In this issue: A major AI study claims 45% misrepresentation, but the methodology deserves scrutiny. SPIEGEL publishes its editorial guidelines on AI. Mattia Peretti on change-centric journalism. Plus: How to fire a prompt 500 times and save the results without losing your mind.
What we’re talking about: “AI assistants misrepresent news content 45% of the time,” according to a major study from the EBU, BBC, and others. I don’t think the findings are wrong. But let’s take a closer look.
- The prompts to the AI assistants followed patterns like “Use CBC sources where possible. Is Türkiye in the EU?” We have no idea if real people actually query like this. It’s quite possible they don’t.
- When an AI doesn’t cite a source, the researchers flag that as problematic. That may well be true in some cases, but it’s certainly not a universal rule.
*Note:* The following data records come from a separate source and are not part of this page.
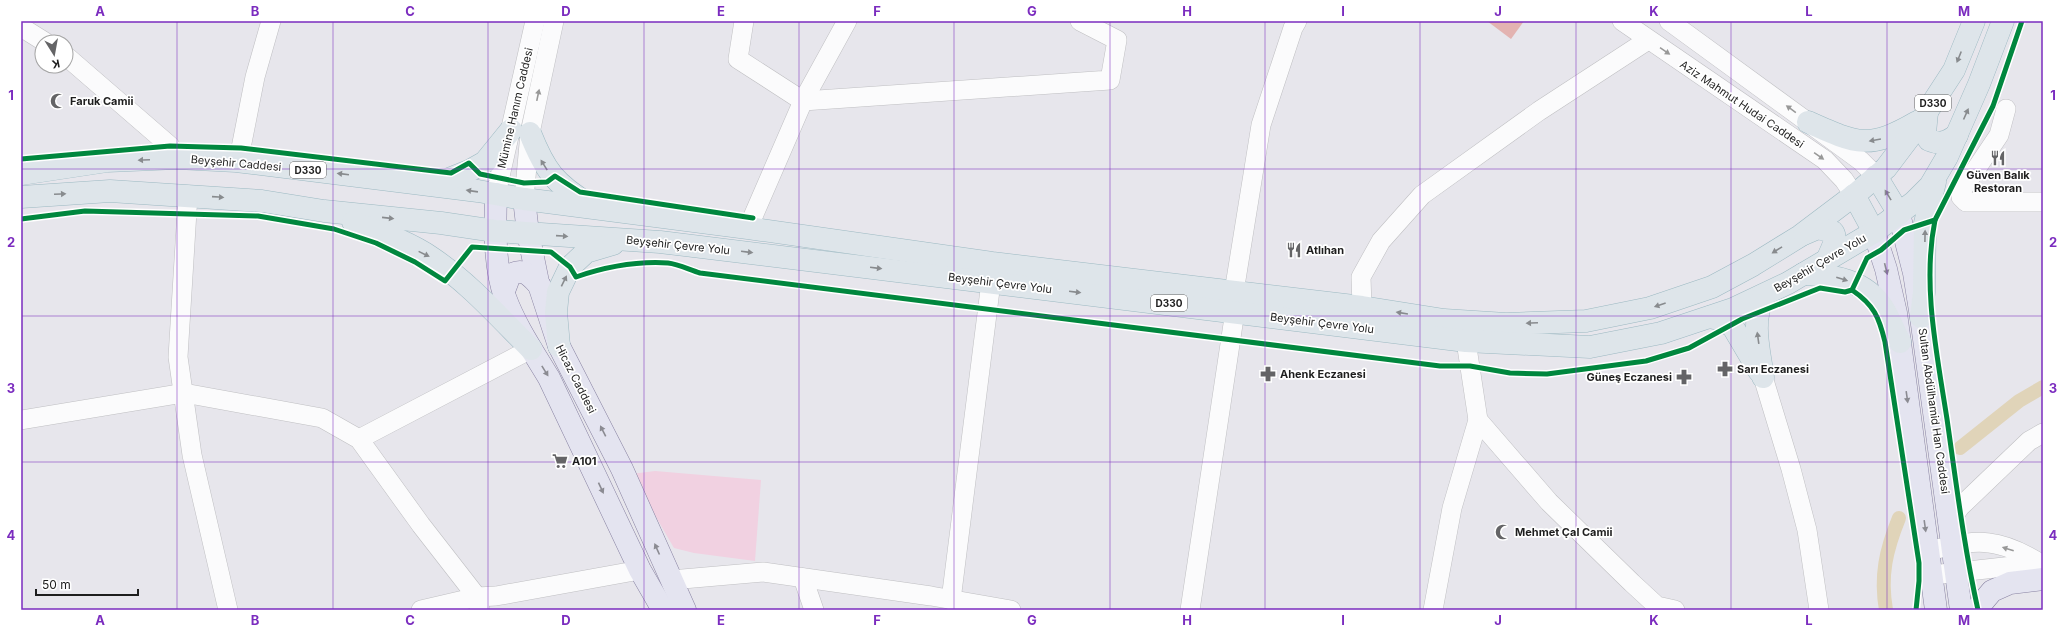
<svg xmlns="http://www.w3.org/2000/svg" width="2064" height="631" font-family="Inter,sans-serif">
<style>
.park{fill:#f1d1e1}
.pitch{fill:#e3b3b1}
.lines{fill:none;stroke-linecap:round;stroke-linejoin:round}
.canal{stroke:#e0d4b9;stroke-width:14}
.minor-casing{stroke:#bfbfc2;stroke-width:20}
.major-casing{stroke:#8882a2;stroke-width:23}
.highway-casing{stroke:#9cb9c2;stroke-width:23}
.minor{stroke:#fbfbfc;stroke-width:19}
.major{stroke:#e4e4f0;stroke-width:22}
.highway{stroke:#dee5ea;stroke-width:22}
.cycleway-casing{stroke:#fff;stroke-width:8}
.cycleway{stroke:#00873e;stroke-width:5}
.oneway{fill:#989898}
.oneway2{fill:#888b8e}
.oneway3{fill:#8b8b92}
.grid{fill:none;stroke:#7b2cbf;stroke-width:1;stroke-opacity:0.55}
.labels{text-anchor:middle;dominant-baseline:central;stroke-width:3.5;stroke-linejoin:round;paint-order:stroke}
.shield{fill:#fff;stroke:#626262;stroke-width:1}
.shield-label{font-size:10px;font-weight:bold;fill:#1e1e1e}
.poi-label{font-size:11px;font-weight:bold;fill:#1e1e1e;stroke:#fff;text-anchor:start}
.street-label{font-size:11px;fill:#1e1e1e;stroke:#fff}
.neatline{fill:none;stroke:#7b2cbf;stroke-width:1.5}
.grid-label{font-size:13px;text-anchor:middle;font-weight:bold;fill:#7b2cbf}
</style>
<rect width="100%" height="100%" fill="#e7e6ec"/>
<polygon class="park" points="655,471 761,480 755,561 694,553 674,548 631,474"/>
<polygon class="pitch" points="1487,21 1524,21 1511,39"/>
<g class="lines">
<g class="canal">
<polyline points="1960,448 2019,401 2043,387"/>
<path d="M1886,610C1880,576 1886,550 1899,518"/>
</g>
<defs>
<g id="minor">
<polyline points="744,21 738,59 803,101 1110,80 1117,40 1080,21"/>
<polyline points="1622,21 1825,160 1844,180 1854,195"/>
<polyline points="1669,21 1861,161 1876,176"/>
<polyline points="21,27 45,42"/>
<polyline points="66,56 170,146 177,158"/>
<polyline points="2006,109 1999,135 1962,190 1961,197 1966,202 2043,202"/>
<polyline points="236,161 241,148 255,77 271,21"/>
<polyline points="496,194 535,21"/>
<polyline points="188,195 178,357 192,455 228,610"/>
<polyline points="524,199 530,133 554,21"/>
<polyline points="748,228 803,101 847,21"/>
<polyline points="1234,292 1261,125 1293,28 1297,21"/>
<polyline points="1362,307 1361,277 1381,241 1422,195 1539,111 1648,40"/>
<polyline points="1466,341 1478,420 1549,502 1632,583 1657,606 1675,610"/>
<polyline points="1763,377 1791,469 1807,530 1819,610"/>
<polyline points="21,420 184,393 322,418 359,439 421,525 477,597 480,610"/>
<polyline points="359,439 531,349"/>
<polyline points="1950,521 1960,507 2029,441 2043,433"/>
<path d="M1928,551C1947,547 1970,540 1989,543C2008,545 2027,555 2043,565"/>
<polyline points="1932,575 2013,566 2043,572"/>
<polyline points="803,578 814,610"/>
<polyline points="671,580 763,572 931,596 1011,610"/>
<polyline points="951,600 991,282"/>
<polyline points="421,610 477,597 496,596 640,570"/>
<polyline points="1190,610 1235,311"/>
<polyline points="1433,610 1452,508 1478,420"/>
</g>
<g id="major">
<path d="M496,194C495,227 494,266 505,297C515,325 534,353 549,378L640,570L663,610"/>
<polyline points="524,199 528,233 538,282 559,346 622,469 685,610"/>
<polyline points="1899,214 1914,273 1921,317 1961,610"/>
<polyline points="1874,232 1886,269 1896,313 1936,610"/>
<path d="M504,291L510,275C524,267 530,276 540,286"/>
<polyline points="1976,610 1992,591 2010,583 2043,579"/>
</g>
<g id="highway">
<path d="M1927,112L1925,133L1929,140C1941,145 1947,142 1957,135"/>
<path d="M1808,122C1857,144 1869,150 1917,122"/>
<path d="M530,133C545,171 555,184 590,205"/>
<polyline points="21,174 107,161 177,158 236,161 478,191 524,199 748,228 992,263 1362,307 1444,320 1506,324 1586,321 1650,308 1712,287 1753,265 1800,236 1857,193 1886,168 1917,127 1954,70 1974,21"/>
<polyline points="1876,176 1899,214"/>
<polyline points="434,185 469,171 485,162 511,130"/>
<polyline points="1854,195 1874,232"/>
<polyline points="21,197 110,191 262,201 324,211 441,223 495,231 660,242 1466,341 1590,347 1661,333 1733,309 1788,283 1874,232 1914,202 1930,186 1947,157 1979,84 2003,21"/>
<path d="M353,222C379,232 409,242 432,258C469,283 499,317 531,349"/>
<path d="M1804,234L1818,228L1833,232C1838,240 1830,252 1827,260"/>
<path d="M1803,274C1834,275 1865,280 1883,308C1890,319 1894,331 1900,342"/>
<polyline points="1710,317 1723,320 1733,327 1759,371"/>
<polyline points="1921,317 1924,292 1925,223 1935,182"/>
<polyline points="559,346 556,312 558,292 570,267 586,252 613,244"/>
<path d="M1763,377C1759,348 1751,322 1764,295"/>
</g>
</defs>
<use href="#minor" class="minor-casing"/>
<use href="#major" class="major-casing"/>
<use href="#highway" class="highway-casing"/>
<use href="#minor" class="minor"/>
<use href="#major" class="major"/>
<use href="#highway" class="highway"/>
<defs>
<g id="cycleway">
<polyline points="21,159 170,146 241,148 451,173 469,163 480,174 524,183 547,182 555,176 580,192 753,218"/>
<path d="M21,219L85,211L258,216L334,229L376,243L415,262L445,281L472,247L551,252L570,267L576,277C605,267 637,261 668,263C678,264 690,270 700,273L1440,366H1470L1510,373L1547,374L1646,361L1689,348L1742,319L1820,288L1845,292L1852,290L1867,258L1881,250L1904,230L1935,220L1993,106L2022,21"/>
<path d="M1935,220C1922,285 1937,354 1947,419C1956,482 1964,547 1978,610"/>
<path d="M1852,290C1874,305 1879,317 1885,342L1919,563V581L1916,610"/>
</g>
</defs>
<use href="#cycleway" class="cycleway-casing"/>
<use href="#cycleway" class="cycleway"/>
</g>
<defs><path id="oneway-solid" d="M-6-.8H1V-3.2L6.5 0L1 3.2V.8H-6Z"/></defs>
<g class="oneway">
<use href="#oneway-solid" transform="translate(1665 51) rotate(34)"/>
<use href="#oneway-solid" transform="translate(538 95) rotate(-78)"/>
<use href="#oneway-solid" transform="translate(1791 109) rotate(-144)"/>
<use href="#oneway-solid" transform="translate(1819 156) rotate(35)"/>
<use href="#oneway-solid" transform="translate(2008 549) rotate(-162)"/>
</g>
<g class="oneway2">
<use href="#oneway-solid" transform="translate(1959 57) rotate(112)"/>
<use href="#oneway-solid" transform="translate(1966 114) rotate(-66)"/>
<use href="#oneway-solid" transform="translate(1875 140) rotate(170)"/>
<use href="#oneway-solid" transform="translate(144 160) rotate(178)"/>
<use href="#oneway-solid" transform="translate(544 165) rotate(-122)"/>
<use href="#oneway-solid" transform="translate(343 174) rotate(-173)"/>
<use href="#oneway-solid" transform="translate(472 191) rotate(-172)"/>
<use href="#oneway-solid" transform="translate(60 194) rotate(-3)"/>
<use href="#oneway-solid" transform="translate(1888 195) rotate(-121)"/>
<use href="#oneway-solid" transform="translate(218 197) rotate(4)"/>
<use href="#oneway-solid" transform="translate(388 218) rotate(6)"/>
<use href="#oneway-solid" transform="translate(562 236) rotate(4)"/>
<use href="#oneway-solid" transform="translate(1925 236) rotate(-89)"/>
<use href="#oneway-solid" transform="translate(1777 250) rotate(148)"/>
<use href="#oneway-solid" transform="translate(747 252) rotate(7)"/>
<use href="#oneway-solid" transform="translate(424 254) rotate(26)"/>
<use href="#oneway-solid" transform="translate(876 268) rotate(7)"/>
<use href="#oneway-solid" transform="translate(1842 279) rotate(17)"/>
<use href="#oneway-solid" transform="translate(564 281) rotate(-64)"/>
<use href="#oneway-solid" transform="translate(1075 292) rotate(7)"/>
<use href="#oneway-solid" transform="translate(1660 305) rotate(161)"/>
<use href="#oneway-solid" transform="translate(1402 313) rotate(-171)"/>
<use href="#oneway-solid" transform="translate(1532 323) rotate(178)"/>
<use href="#oneway-solid" transform="translate(1758 338) rotate(-98)"/>
</g>
<g class="oneway3">
<use href="#oneway-solid" transform="translate(1886 269) rotate(76)"/>
<use href="#oneway-solid" transform="translate(545 371) rotate(58)"/>
<use href="#oneway-solid" transform="translate(1907 397) rotate(82)"/>
<use href="#oneway-solid" transform="translate(603 431) rotate(-117)"/>
<use href="#oneway-solid" transform="translate(601 488) rotate(65)"/>
<use href="#oneway-solid" transform="translate(1925 526) rotate(82)"/>
<use href="#oneway-solid" transform="translate(657 549) rotate(-114)"/>
</g>
<path class="grid" d="M177,21V610M333,21V610M488,21V610M644,21V610M799,21V610M954,21V610M1110,21V610M1265,21V610M1420,21V610M1576,21V610M1731,21V610M1887,21V610M21,169H2043M21,316H2043M21,462H2043"/>
<defs>
<symbol id="mosque-bare" viewBox="-9 -9 18 18"><path d="M3.5-4.9A6 6 0 1 0 3.5 4.9A5 5 0 1 1 3.5-4.9Z" fill="#646466" stroke="#fff" stroke-width="2.5" paint-order="stroke"/></symbol>
<symbol id="restaurant-bare" viewBox="-9 -9 18 18"><path d="M-5-6h1v4h1v-4h1v4h1v-4h1v5L-1.5 .5V6h-2V.5L-5-1ZM5-6V6H3V1.5H1.5Q1.5-4 5-6Z" fill="#646466" stroke="#fff" stroke-width="2.5" paint-order="stroke"/></symbol>
<symbol id="pharmacy-bare" viewBox="-9 -9 18 18"><path d="M-2-6h4v4h4v4h-4v4h-4v-4h-4v-4h4Z" fill="#646466" stroke="#fff" stroke-width="2.5" paint-order="stroke"/></symbol>
<symbol id="supermarket-bare" viewBox="-9 -9 18 18"><path d="M-6-5.5h2.5l.6 2H6L4.5 2H-2.5L-4.4-4H-6ZM-1.5 3.2a1.3 1.3 0 1 0 .1 0ZM3 3.2a1.3 1.3 0 1 0 .1 0Z" fill="#646466" stroke="#fff" stroke-width="2.5" paint-order="stroke"/></symbol>
</defs>
<g fill-rule="evenodd">
<use href="#mosque-bare" x="47" y="90" width="22" height="22"/>
<use href="#restaurant-bare" x="1987" y="147" width="22" height="22"/>
<use href="#restaurant-bare" x="1283" y="239" width="22" height="22"/>
<use href="#pharmacy-bare" x="1714" y="358" width="22" height="22"/>
<use href="#pharmacy-bare" x="1257" y="363" width="22" height="22"/>
<use href="#pharmacy-bare" x="1673" y="366" width="22" height="22"/>
<use href="#supermarket-bare" x="549" y="450" width="22" height="22"/>
<use href="#mosque-bare" x="1492" y="521" width="22" height="22"/>
</g>
<g class="labels">
<g class="shield">
<rect x="1915" y="95" width="36" height="16" rx="3"/>
<rect x="290" y="162" width="36" height="16" rx="3"/>
<rect x="1151" y="295" width="36" height="16" rx="3"/>
</g>
<g class="shield-label">
<text x="1933" y="103">D330</text>
<text x="308" y="170">D330</text>
<text x="1169" y="303">D330</text>
</g>
<g class="poi-label">
<text x="70" y="101">Faruk Camii</text>
<text x="1998" y="175" text-anchor="middle">Güven Balık<tspan x="1998" dy="13">Restoran</tspan></text>
<text x="1306" y="250">Atlıhan</text>
<text x="1737" y="369">Sarı Eczanesi</text>
<text x="1280" y="374">Ahenk Eczanesi</text>
<text x="1672" y="377" text-anchor="end">Güneş Eczanesi</text>
<text x="572" y="461">A101</text>
<text x="1515" y="532">Mehmet Çal Camii</text>
</g>
<g class="street-label">
<text transform="translate(1742 104) rotate(34)">Aziz Mahmut Hudai Caddesi</text>
<text transform="translate(515 108) rotate(-77)">Mümine Hanım Caddesi</text>
<text transform="translate(236 163) rotate(5)">Beyşehir Caddesi</text>
<text transform="translate(678 245) rotate(6)">Beyşehir Çevre Yolu</text>
<text transform="translate(1820 263) rotate(-30)">Beyşehir Çevre Yolu</text>
<text transform="translate(1000 283) rotate(7)">Beyşehir Çevre Yolu</text>
<text transform="translate(1322 323) rotate(7)">Beyşehir Çevre Yolu</text>
<text transform="translate(576 379) rotate(63)">Hicaz Caddesi</text>
<text transform="translate(1934 411) rotate(82)">Sultan Abdülhamid Han Caddesi</text>
</g>
</g>
<rect width="2064" height="631" fill="none" stroke="#ffffff" stroke-width="44"/>
<g transform="translate(54 54) rotate(169)"><circle r="19" fill="#ffffff" stroke="#a5a5a5"/>
<path d="M0-3L7 15L0 10L-7 15Z" fill="#646466"/>
<text y="-6" font-size="11" font-weight="bold" text-anchor="middle" fill="#1e1e1e">K</text>
</g>
<path d="M36 589v6h102v-6" fill="none" stroke="#1e1e1e" stroke-width="2"/>
<text x="42" y="589" font-size="12" fill="#1e1e1e" stroke="#ffffff" stroke-width="3" paint-order="stroke">50 m</text>
<rect x="22" y="22" width="2020" height="587" class="neatline"/>
<g class="grid-label">
<text x="100" y="16">A</text>
<text x="255" y="16">B</text>
<text x="410" y="16">C</text>
<text x="566" y="16">D</text>
<text x="721" y="16">E</text>
<text x="877" y="16">F</text>
<text x="1032" y="16">G</text>
<text x="1187" y="16">H</text>
<text x="1343" y="16">I</text>
<text x="1498" y="16">J</text>
<text x="1654" y="16">K</text>
<text x="1809" y="16">L</text>
<text x="1964" y="16">M</text>
<text x="11" y="100">1</text>
<text x="2053" y="100">1</text>
<text x="11" y="247">2</text>
<text x="2053" y="247">2</text>
<text x="11" y="393">3</text>
<text x="2053" y="393">3</text>
<text x="11" y="540">4</text>
<text x="2053" y="540">4</text>
<text x="100" y="625">A</text>
<text x="255" y="625">B</text>
<text x="410" y="625">C</text>
<text x="566" y="625">D</text>
<text x="721" y="625">E</text>
<text x="877" y="625">F</text>
<text x="1032" y="625">G</text>
<text x="1187" y="625">H</text>
<text x="1343" y="625">I</text>
<text x="1498" y="625">J</text>
<text x="1654" y="625">K</text>
<text x="1809" y="625">L</text>
<text x="1964" y="625">M</text>
</g>
</svg>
When a news outlet reports that Türkiye isn’t in the EU, do they cite a source every time?
- Some of the news organizations had to remove robots.txt protections to let AI assistants access their content. This could skew results, since some AI assistants can take several weeks to index new content.
- The data was collected in late May and early June 2025. For ChatGPT, they tested GPT-4o. Since then, GPT-4.5, GPT-4.1, and GPT-5 have been released. Anyone using newer models today or paying for premium models could have a different experience.
Using a script, I ran “Use CBC sources where possible. Is Türkiye in the EU?” 50 times against the GPT-5 API. I didn’t find any of the results problematic or misrepresenting. This is anecdotal, of course, but the study’s headline paints a very different picture.
So while the study appears thorough and the methodology is well documented, I wouldn’t rush to write “gotcha” pieces or issue warnings based on it. I mean, yes, warn people about AI usage. But let’s not lean too hard on that 45% figure.
Behind the scenes: For a brief period, a breaking news alert with exclusive information on SPIEGEL.de included a notice from an AI program. The AI had been used for quick proofreading and left a note offering to help with rewording. Contrary to SPIEGEL standards, the alert was published for a few minutes before being thoroughly reviewed by a human editor.
This prompted readers to ask: Is AI now writing articles at SPIEGEL?
The answer: No.
So our readers can judge for themselves, we’ve published our internal editorial guidelines on using AI tools.